Using MRI to Decode the Brain’s Inner Workings

Thanks to imaging technologies like CT, MRI and PET, researchers who study the brain are able to peer inside its “black box” to learn how different parts of the brain interact and how those interactions change in response to disease or injury.

The Psychiatry Neuroimaging Laboratory at Brigham and Women’s Hospital, directed by Martha E. Shenton, PhD, was established to understand more about brain abnormalities and their role in neuropsychiatric disorders. The lab makes use of state-of-the-art neuroimaging techniques.

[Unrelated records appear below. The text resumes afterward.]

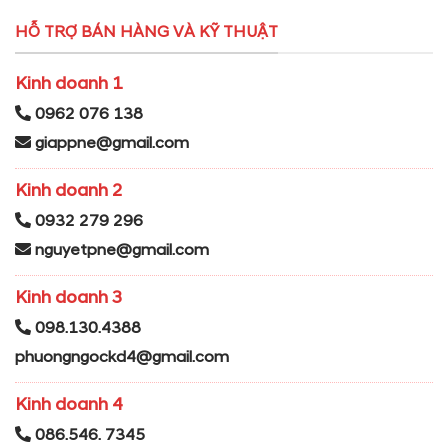
HỖ TRỢ BÁN HÀNG VÀ KỸ THUẬT
Kinh doanh 1
0962 076 138
giappne@gmail.com
Kinh doanh 2
0932 279 296
nguyetpne@gmail.com
Kinh doanh 3
098.130.4388
phuongngockd4@gmail.com
Kinh doanh 4
086.546. 7345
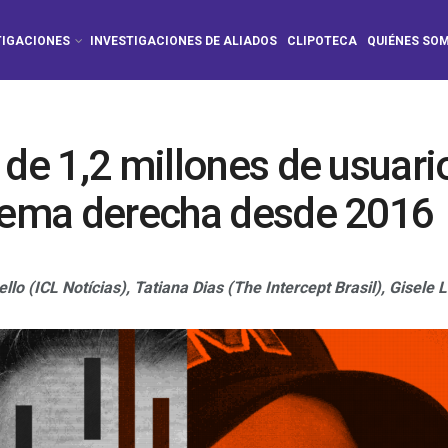
TIGACIONES
INVESTIGACIONES DE ALIADOS
CLIPOTECA
QUIÉNES SO
 de 1,2 millones de usuar
trema derecha desde 2016
ello (ICL Notícias),
Tatiana Dias (The Intercept Brasil),
Gisele 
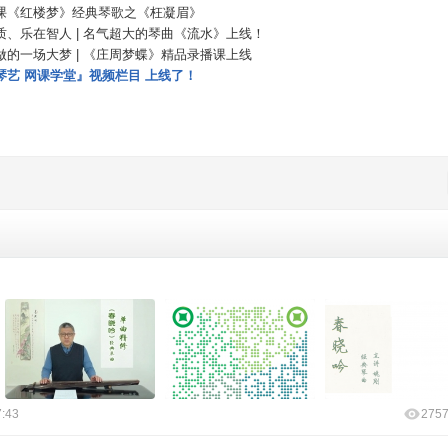
课《红楼梦》经典琴歌之《枉凝眉》
质、乐在智人 | 名气超大的琴曲《流水》上线！
做的一场大梦 | 《庄周梦蝶》精品录播课上线
琴艺 网课学堂』视频栏目 上线了！
7:43
275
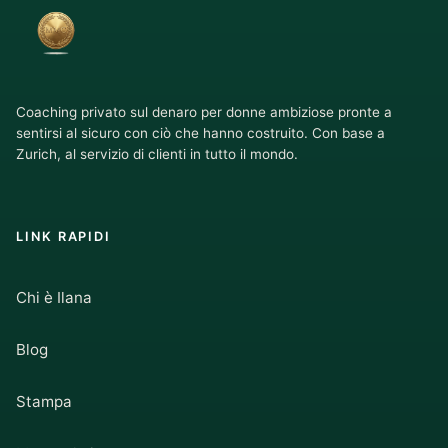
Coaching privato sul denaro per donne ambiziose pronte a
sentirsi al sicuro con ciò che hanno costruito. Con base a
Zurich, al servizio di clienti in tutto il mondo.
LINK RAPIDI
Chi è Ilana
Blog
Stampa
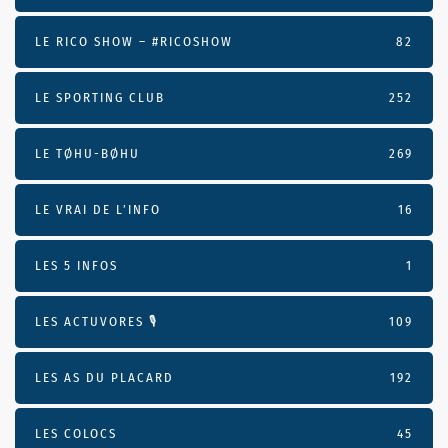
LE RICO SHOW – #RICOSHOW
82
LE SPORTING CLUB
252
LE TØHU-BØHU
269
LE VRAI DE L’INFO
16
LES 5 INFOS
1
LES ACTUVORES 🎙
109
LES AS DU PLACARD
192
LES COLOCS
45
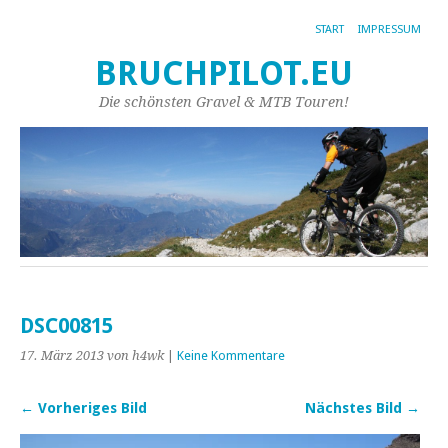
START
IMPRESSUM
BRUCHPILOT.EU
Die schönsten Gravel & MTB Touren!
DSC00815
17. März 2013
von h4wk
|
Keine Kommentare
← Vorheriges Bild
Nächstes Bild →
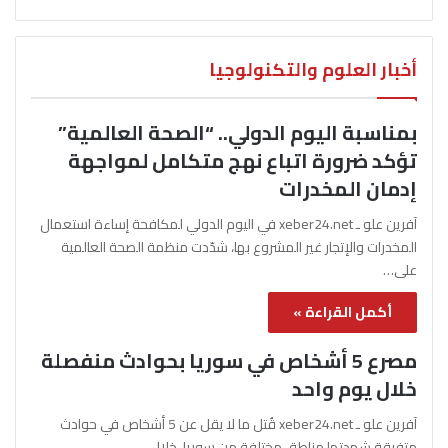
أخبار العلوم والتكنولوجيا
بمناسبة اليوم الدولي.. “الصحة العالمية”
تؤكد ضرورة اتباع نهج متكامل لمواجهة
إدمان المخدرات
آفرين علو ـ xeber24.net في اليوم الدولي لمكافحة إساءة استعمال
المخدرات والإتجار غير المشروع بها، شدّدت منظمة الصحة العالمية
على…
أكمل القراءة »
مصرع 5 أشخاص في سوريا بحوادث منفصلة
خلال يوم واحد
آفرين علو ـ xeber24.net قُتل ما لا يقل عن 5 أشخاص في حوادث
متفرقة شهدتها مناطق مختلفة من سوريا، خلال…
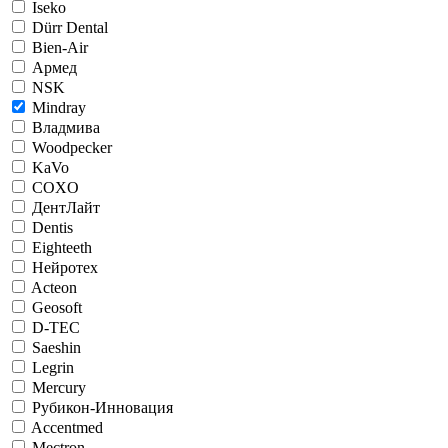
Iseko
Dürr Dental
Bien-Air
Армед
NSK
Mindray
Владмива
Woodpecker
KaVo
COXO
ДентЛайт
Dentis
Eighteeth
Нейротех
Acteon
Geosoft
D-TEC
Saeshin
Legrin
Mercury
Рубикон-Инновация
Accentmed
Mectron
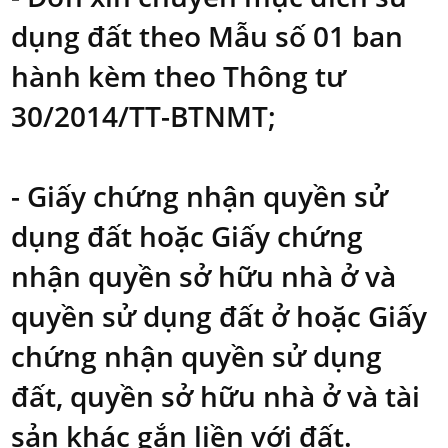
dụng đất theo Mẫu số 01 ban
hành kèm theo Thông tư
30/2014/TT-BTNMT;
- Giấy chứng nhận quyền sử
dụng đất hoặc Giấy chứng
nhận quyền sở hữu nhà ở và
quyền sử dụng đất ở hoặc Giấy
chứng nhận quyền sử dụng
đất, quyền sở hữu nhà ở và tài
sản khác gắn liền với đất.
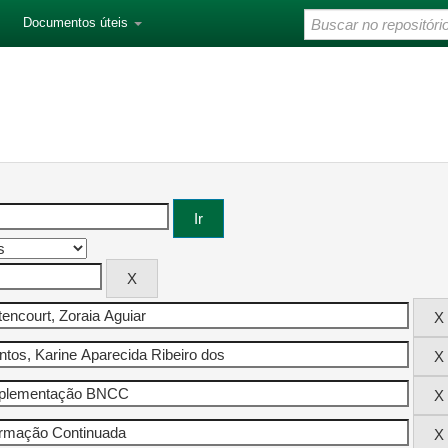
Documentos úteis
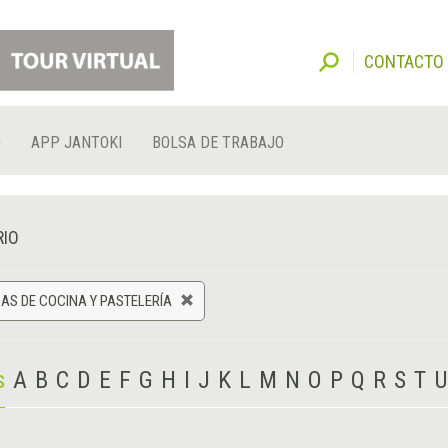
CONTACTO
O
APP JANTOKI
BOLSA DE TRABAJO
RIO
AS DE COCINA Y PASTELERÍA
s
A
B
C
D
E
F
G
H
I
J
K
L
M
N
O
P
Q
R
S
T
U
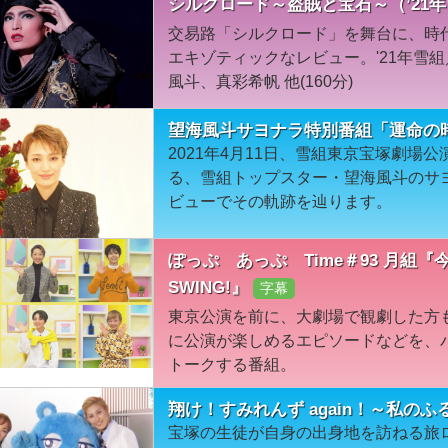
シルクロード～盗賊と宝石～（’21
交易路「シルクロード」を舞台に、時
エキゾティックなレビュー。'21年雪組
風斗、真彩希帆 他(160分)
望海風斗サヨナラ特別番組「運命の
2021年4月11日、雪組東京宝塚劇場
る、雪組トップスター・望海風斗のサ
ビューでその軌跡を辿ります。
ぽっぷ あっぷ Time＃93 月組『
SWING!』
字幕
東京公演を前に、大劇場で観劇した方
に公演が楽しめるエピソードなどを、
トークする番組。
翔け！すみれんず again！～私のふ
宝塚の生徒が自身の出身地を訪ねる旅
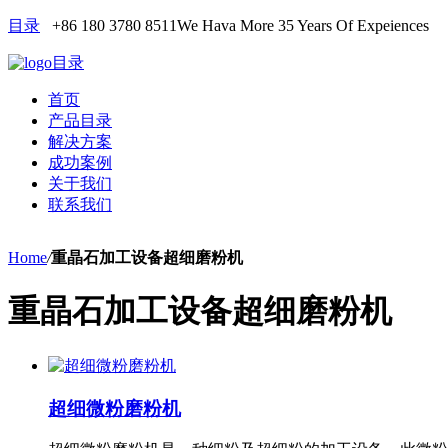
目录
+86 180 3780 8511
We Hava More 35 Years Of Expeiences
目录
首页
产品目录
解决方案
成功案例
关于我们
联系我们
Home
/
重晶石加工设备超细磨粉机
重晶石加工设备超细磨粉机
超细微粉磨粉机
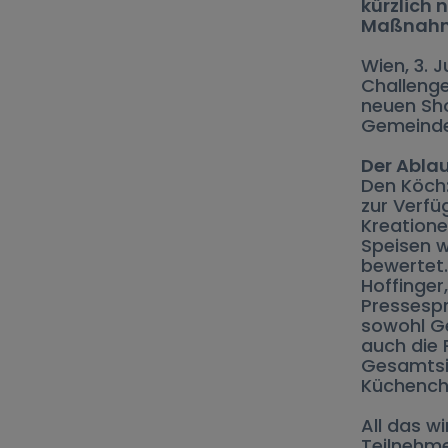
kürzlich
Maßnahm
Wien, 3. J
Challenge
neuen Sh
Gemeinde
Der Abla
Den Köch:
zur Verfü
Kreatione
Speisen w
bewertet.
Hoffinger
Pressespr
sowohl G
auch die 
Gesamtsie
Küchenche
All das w
Teilnehme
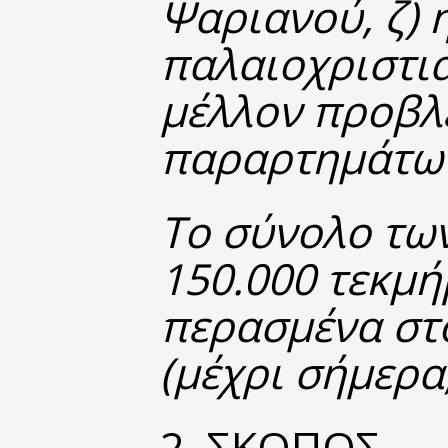
Ψαριανού, ζ) 
παλαιοχριστι
μέλλον προβλέ
παραρτημάτων
Το σύνολο τω
150.000 τεκμήρ
περασμένα στ
(μέχρι σήμερα,
2. ΣΚΟΠΟΣ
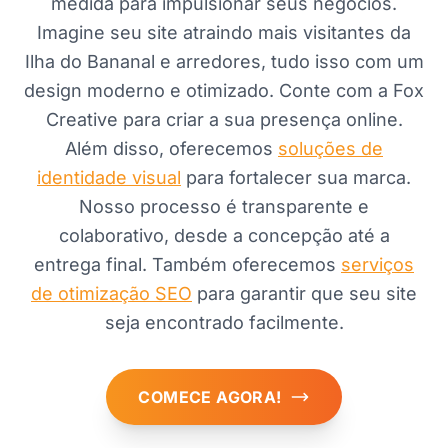
medida para impulsionar seus negócios.
Imagine seu site atraindo mais visitantes da
Ilha do Bananal e arredores, tudo isso com um
design moderno e otimizado. Conte com a Fox
Creative para criar a sua presença online.
Além disso, oferecemos
soluções de
identidade visual
para fortalecer sua marca.
Nosso processo é transparente e
colaborativo, desde a concepção até a
entrega final. Também oferecemos
serviços
de otimização SEO
para garantir que seu site
seja encontrado facilmente.
COMECE AGORA!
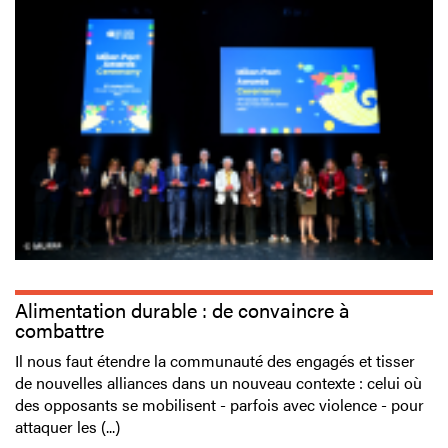
Alimentation durable : de convaincre à
combattre
Il nous faut étendre la communauté des engagés et tisser
de nouvelles alliances dans un nouveau contexte : celui où
des opposants se mobilisent - parfois avec violence - pour
attaquer les (...)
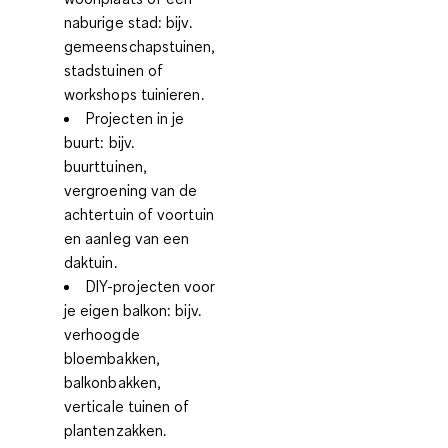
naburige stad:
bijv.
gemeenschapstuinen,
stadstuinen of
workshops tuinieren.
Projecten in je
buurt:
bijv.
buurttuinen,
vergroening van de
achtertuin of voortuin
en aanleg van een
daktuin.
DIY-projecten voor
je eigen balkon:
bijv.
verhoogde
bloembakken,
balkonbakken,
verticale tuinen of
plantenzakken.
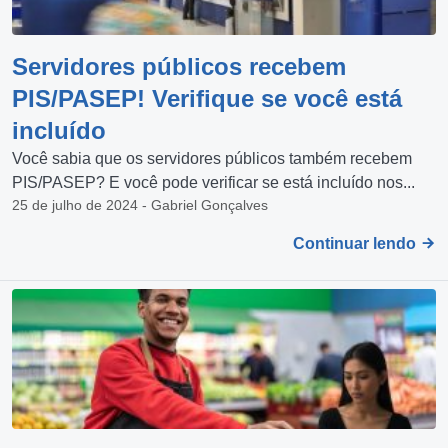
Servidores públicos recebem
PIS/PASEP! Verifique se você está
incluído
Você sabia que os servidores públicos também recebem
PIS/PASEP? E você pode verificar se está incluído nos...
25 de julho de 2024 - Gabriel Gonçalves
Continuar lendo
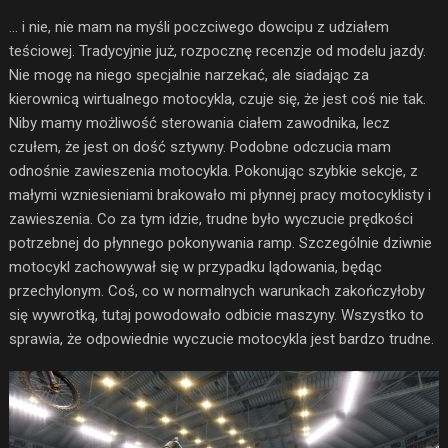
… i nie, nie mam na myśli poczciwego dowcipu z udziałem
teściowej. Tradycyjnie już, rozpocznę recenzje od modelu jazdy.
Nie mogę na niego specjalnie narzekać, ale siadając za
kierownicą wirtualnego motocykla, czuje się, że jest coś nie tak.
Niby mamy możliwość sterowania ciałem zawodnika, lecz
czułem, że jest on dość sztywny. Podobne odczucia mam
odnośnie zawieszenia motocykla. Pokonując szybkie sekcje, z
małymi wzniesieniami brakowało mi płynnej pracy motocyklisty i
zawieszenia. Co za tym idzie, trudne było wyczucie prędkości
potrzebnej do płynnego pokonywania ramp. Szczególnie dziwnie
motocykl zachowywał się w przypadku lądowania, będąc
przechylonym. Coś, co w normalnych warunkach zakończyłoby
się wywrotką, tutaj powodowało odbicie maszyny. Wszystko to
sprawia, że odpowiednie wyczucie motocykla jest bardzo trudne.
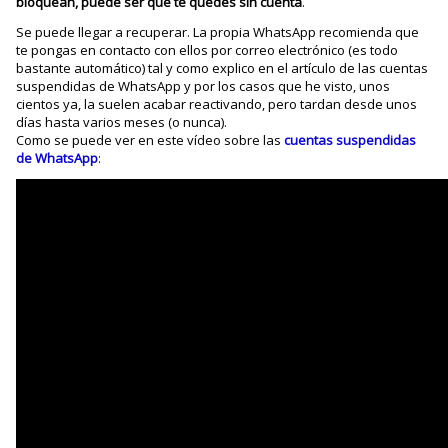
bloquean, puede ser que te quedes sin cuenta
.
Se puede llegar a recuperar. La propia WhatsApp recomienda que
te pongas en contacto con ellos por correo electrónico (es todo
bastante automático) tal y como explico en el artículo de las cuentas
suspendidas de WhatsApp y por los casos que he visto, unos
cientos ya, la suelen acabar reactivando, pero tardan desde unos
días hasta varios meses (o nunca).
Como se puede ver en este vídeo sobre las
cuentas suspendidas
de WhatsApp
:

“From the beginning, my research has been focused on developing and refining new technology to study schizophrenia and traumatic brain injury [TBI] in living brains,” said Dr. Shenton, who founded the laboratory in 2005. “We are excited to be taking this research into the clinic.”

Visualizing Brain Changes Across the Lifespan

Much of Dr. Shenton’s work has concentrated on MRI. Unlike types of imaging that provide far less detail, MRI enables researchers to distinguish between the gray matter (which contains the cell bodies, dendrites and axon terminals of neurons, as well as the synapses) and the white matter (which is made of the axons that connect different areas of gray matter to each other). They can also use it to analyze the flow of fluid between different parts of the brain.

One of the major goals of the laboratory is to build an atlas of what normal brains look like across the entire human lifespan. This will enable both researchers and clinicians to better understand changes over time and changes in response to damage.

“When you test someone’s cholesterol levels in the blood, you need to know the normative range to test it against,” Dr. Shenton explained. “It’s the same with brain scans. If you are looking at someone who is 30 years old and has a concussion, you want to know what to expect in a healthy brain that’s been matched for age, gender and other factors. That gives you a better understanding of how severe the injury is and how it may be affecting brain function.”

Improved Predictive Modeling

Dr. Shenton believes the tools she’s developing will eventually lead to better diagnostic and predictive models for schizophrenia and other neurological disorders. “By identifying individuals who are at high risk for developing schizophrenia and studying them over time, we can determine how measures like inflammation in the brain may affect the onset and progression of the disease as well as how it responds to therapy,” she said.

She added that this research may lead to better clinical trials for schizophrenia by enabling better classification of patients by the particular features of their disease. “Schizophrenia is a very heterogeneous disease, and not everyone is going to respond to the same drug in the same way,” she said. “If we can figure out how to group people into smaller, more homogeneous groups based on the characteristics of their disease, we’ll be able to match them better to the right clinical trial.”

Dr. Shenton is also participating in research on TBI and chronic traumatic encephalopathy (CTE) funded in part by the National Institute of Neurological Diseases and Stroke. She along with other researchers on the team are looking at levels of tau and amyloid-beta proteins in the brain to understand how changes here may lead to complications later in life, as CTE is currently a diagnosis only at post-mortem. Being able to track brain changes over time will thus provide more information that may assist in detecting those most vulnerable to CTE and other neurodegenerative diseases.

“We hope to eventually collect enough data to help football players understand their risk for future brain complications,” she concluded.